So, when I finally did make it clear that I wanted to move back to the city and was no longer willing to wait until my street got hit by a twister, all hell broke loose. My husband, daughter and son joined forces against me. This was their home town, this was where their friends lived (as if no other friends were possible anywhere else) and the city was a dirty, noisy place that is nice to visit but not for more than three or four hours at a time.

But the truth is that by the time I actually expressed what I wanted I was strong enough to meet any opposition head on. I even threatened to buy an apartment no matter what. I had lived in the 'burbs for sixteen years and it wasn't working for me anymore. I knew what I wanted and I wasn't willing to compromise. I felt as though I had done my compromising for the previous sixteen years. And so often mothers (and fathers, too) feel like they are bad people when they express their desires for change. To quote the LIon King (Disney at its most Shakespearian), "oh yes, change is difficult" ( as Rafiki hits Simba over the head to knock some sense into him).

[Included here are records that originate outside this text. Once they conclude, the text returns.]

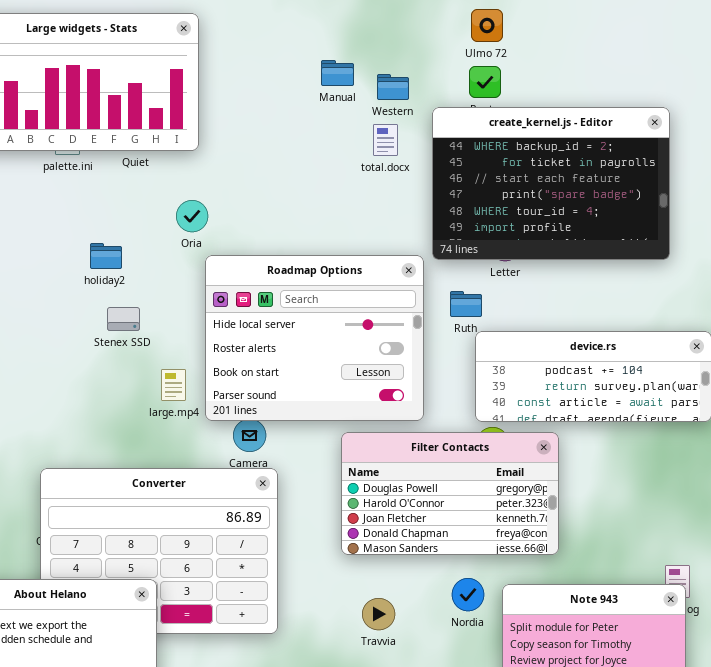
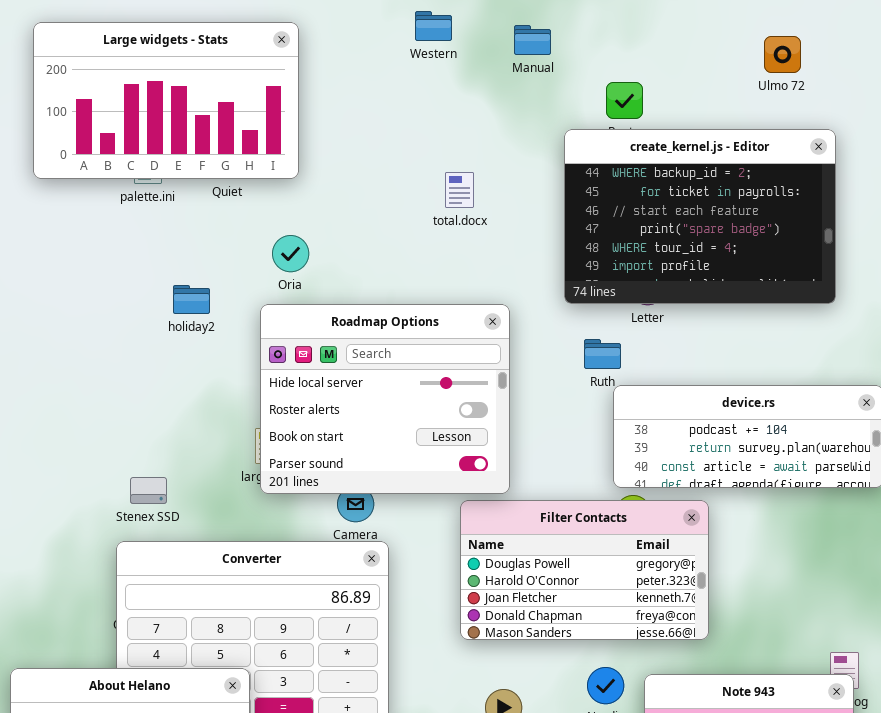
Ulmo 72: [471,9,503,42] -> [764,36,801,73], moved
Manual: [321,60,354,86] -> [514,25,551,55], moved
Western: [377,74,409,100] -> [415,11,452,41], moved
total.docx: [373,124,398,156] -> [445,172,474,208], moved
Roadmap Options: [205,255,424,421] -> [260,304,510,494], moved
Stenex SSD: [107,307,140,331] -> [130,477,167,504], moved

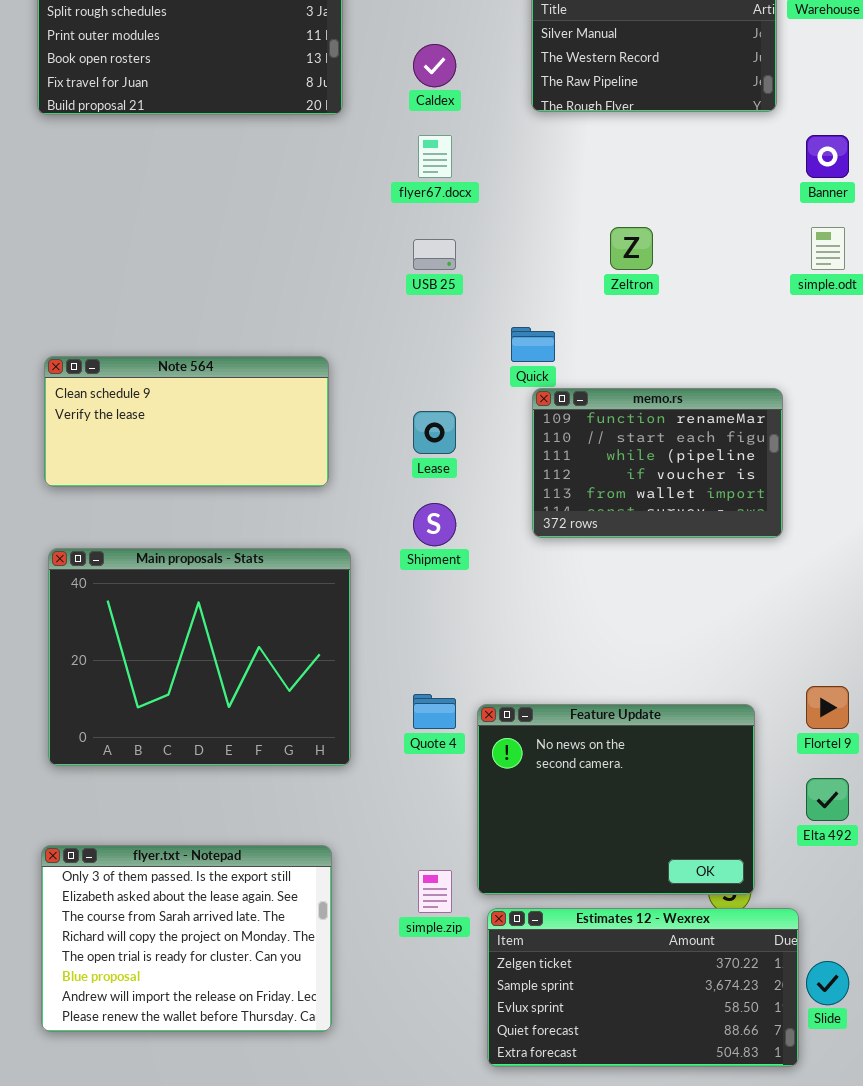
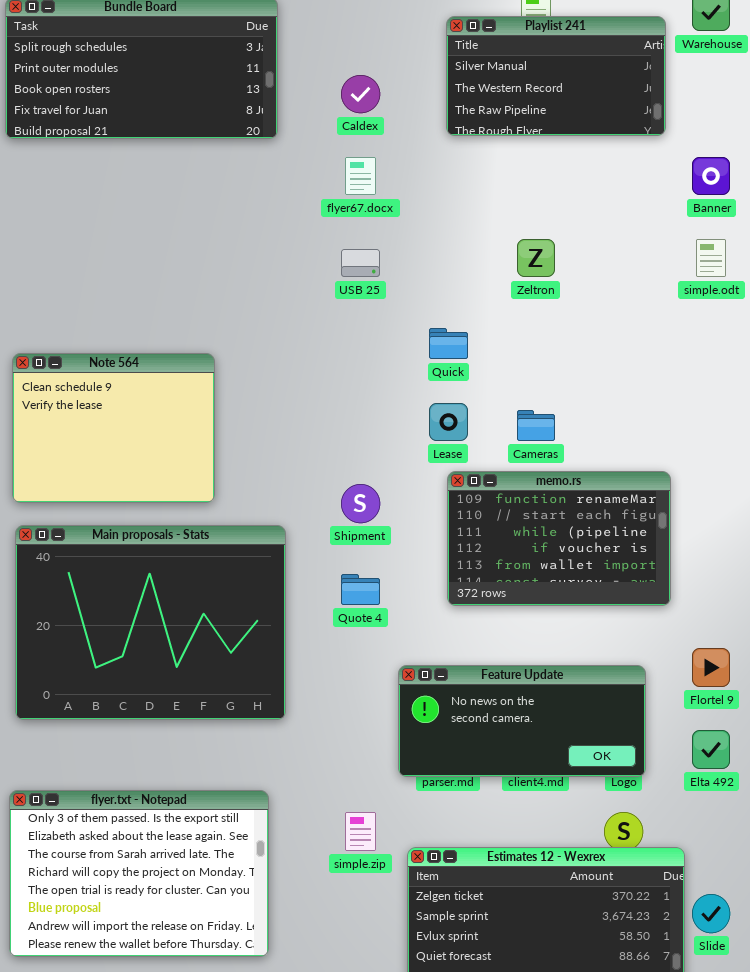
Note 564: [44,356,329,487] -> [12,353,215,503], resized
memo.rs: [532,388,783,538] -> [447,471,671,606], moved
Lease: [413,411,456,454] -> [429,403,468,441], moved
Quote 4: [413,694,456,729] -> [341,574,380,605], moved
Feature Update: [477,704,755,895] -> [398,665,646,777], resized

In the end, I got my wish, but only because I refused to give in to the guilt and the pressure to change my mind. And the hardest part was suffering through my daughter's utter unhappiness (which lasted a year). All of this I bore, and not easily,in order to be surrounded by the noise and the traffic and the bustle and the people that make me feel alive. Even my daughter now likes the freedom of going to see a Broadway show with her friend, and not needing a ride there or back.

I was never one to speak up about my own desires, because as a wife and a mother it is seemed selfish. And maybe it was selfish. But it was a step in fighting for my own happiness. Just one step at a time.